By Justin Fenton
The Baltimore Sun
BALTIMORE, Md. — Eight correctional officers and six detainees were injured late Sunday night after a melee at a facility that recently absorbed the detainees from the closed Baltimore City Detention Center, corrections officials said Monday.
Detainees refused to “lock in” to their dormitories at the Baltimore Pre-Trial Complex after an argument between an officer and a detainee, and detainees then attacked officers and fellow detainees before barricading themselves in the dorms, officials said.
Officers from surrounding facilities had to be brought in, and the detainees eventually “ended their blockade to allow the injured to be treated,” officials said in a statement.
Two affected dorms remained on lockdown Monday. The incident drew attention after dozens of officers clad in tactical gear were seen entering the jail complex Monday afternoon. Corrections officials confirmed that those officers, along with Stephen T. Moyer, the state secretary for public safety & correctional services, were there to relocate those believed responsible for the disturbance to other secure facilities.
Gov. Larry Hogan recently closed the troubled and decrepit Baltimore City Men’s Detention Center, part of a corrections complex just east of downtown Baltimore. The Pre-Trial Complex, formerly known as the Metropolitan Transition Center, was among the facilities that absorbed the inmates from the detention center.

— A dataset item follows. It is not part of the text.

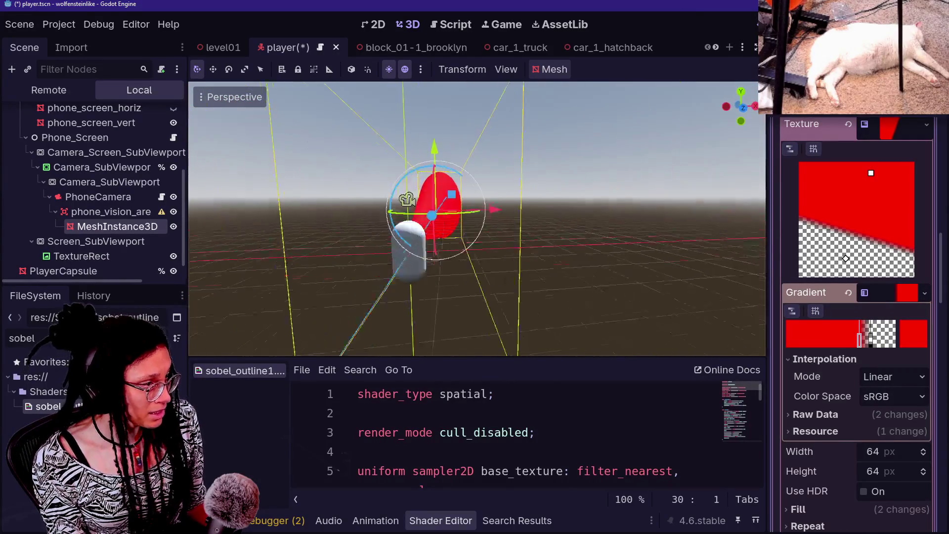
key(w)
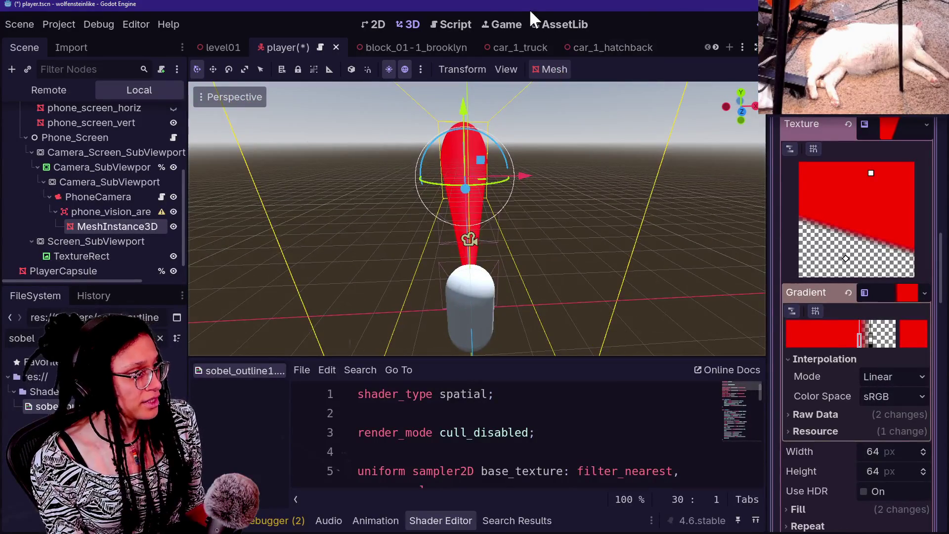
click(509, 24)
scroll(834, 416, down, 3)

Inmates previously held two to a cell in the detention center are now held in larger dorm-style rooms that hold considerably more people.
Three of the detainees were sent to area hospitals and treated and released, while the officers also were treated and released. The status of the other three detainees was not clear.
Gerard Shields, a spokesman for the Department of Public Safety and Correctional Services, said one inmate has been charged in connection with the incident.
“The Department has moved aggressively to relocate to other secure facilities those believed to be responsible for the disturbance,” Shields said in a statement.